0

I have a large csv around 24 million rows, and I want to cut in size.

Here is a little preview of a csv:

enter image description here

I want to remove the rows that have the same CIK and IP, because I have a bunch of these files and they take up a lot of space, so I want to make an efficient way to remove the duplicates.

I've made to test how many duplicates of CIK are there, and for some there are more then 100k, that is why I want to cut those duplicates out.

I've tried some stuff but in most cases it failed, because of the size of the csv.

◆ Extracted entries:

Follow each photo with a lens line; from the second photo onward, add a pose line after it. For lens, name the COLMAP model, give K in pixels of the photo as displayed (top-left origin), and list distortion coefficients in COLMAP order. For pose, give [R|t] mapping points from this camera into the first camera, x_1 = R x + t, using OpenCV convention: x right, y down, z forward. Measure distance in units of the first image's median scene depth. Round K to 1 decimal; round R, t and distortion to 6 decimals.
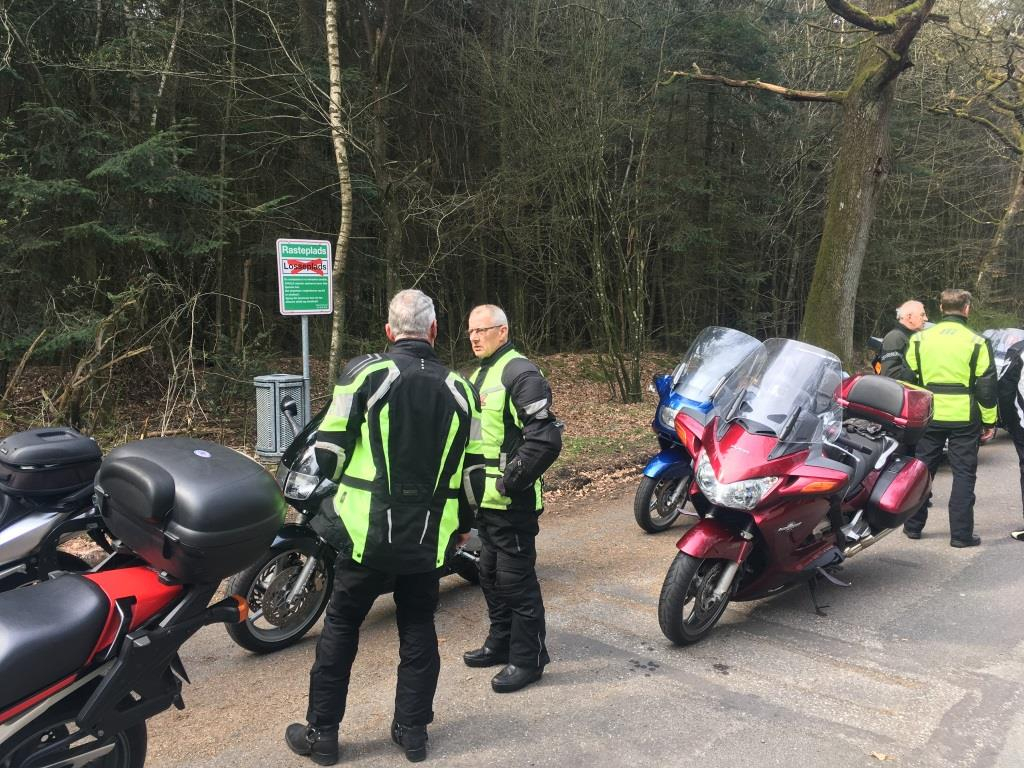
lens RADIAL K [[871.1, 0, 509.8], [0, 871.1, 383.5], [0, 0, 1]] dist [0.077885, -0.095406]
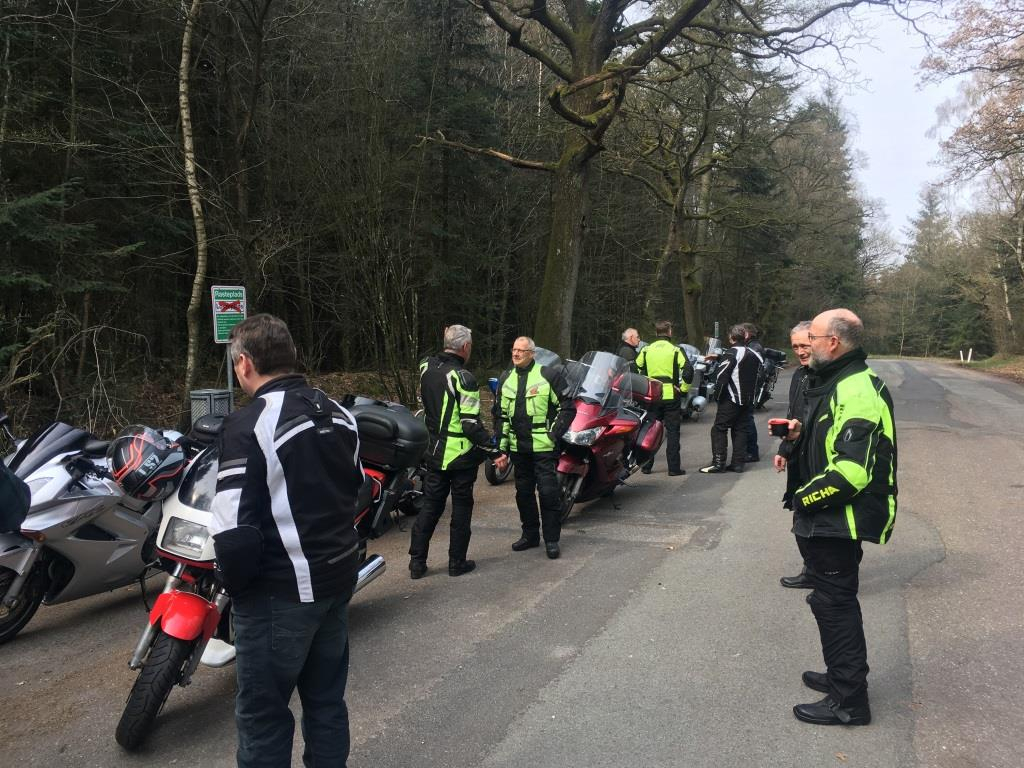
lens RADIAL K [[871.1, 0, 509.8], [0, 871.1, 383.5], [0, 0, 1]] dist [0.077885, -0.095406]
pose [[0.940269, -0.034141, 0.338717, -0.209046], [0.042614, 0.998936, -0.017606, 0.017176], [-0.337756, 0.030988, 0.940724, -0.276855]]
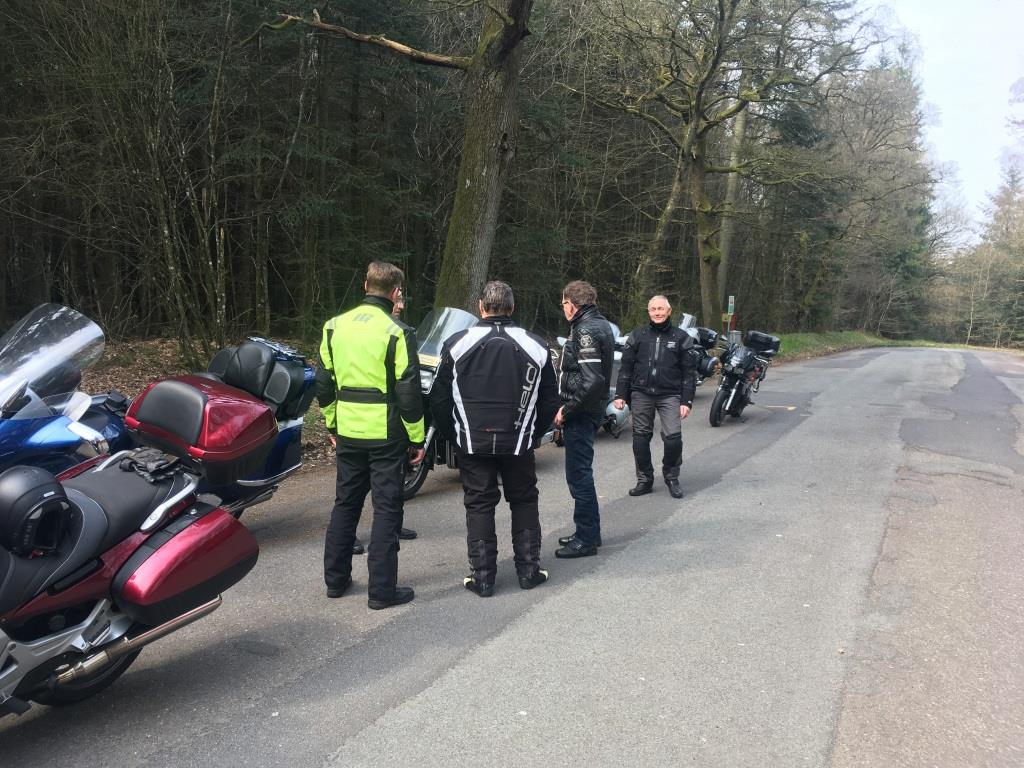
lens RADIAL K [[871.1, 0, 509.8], [0, 871.1, 383.5], [0, 0, 1]] dist [0.077885, -0.095406]
pose [[0.960306, -0.001627, 0.278944, 0.263847], [-0.002728, 0.999880, 0.015224, -0.009894], [-0.278935, -0.015381, 0.960187, 0.170314]]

◆ Parts of the exercise:
[a] Print the CSV post from "enter image description" up to and including "remove the duplicates.".
[b] In the CSV post, which two values must match for rows to count as duplicates?
[c] Say whether each statement agrees with the CSV post, giving yes or no and quoting the deciding words: (i) The file holds around 24 million rows. (ii) Some CIK values have more than 100k duplicates. (iii) Most earlier attempts at removing the duplicates worked.
None of the items are needed here.

◆ Answers given:
[a]
enter image description here

I want to remove the rows that have the same CIK and IP, because I have a bunch of these files and they take up a lot of space, so I want to make an efficient way to remove the duplicates.

[b] CIK and IP.

[c]
(i) Yes: "I have a large csv around 24 million rows"
(ii) Yes: "for some there are more then 100k"
(iii) No: "in most cases it failed, because of the size of the csv"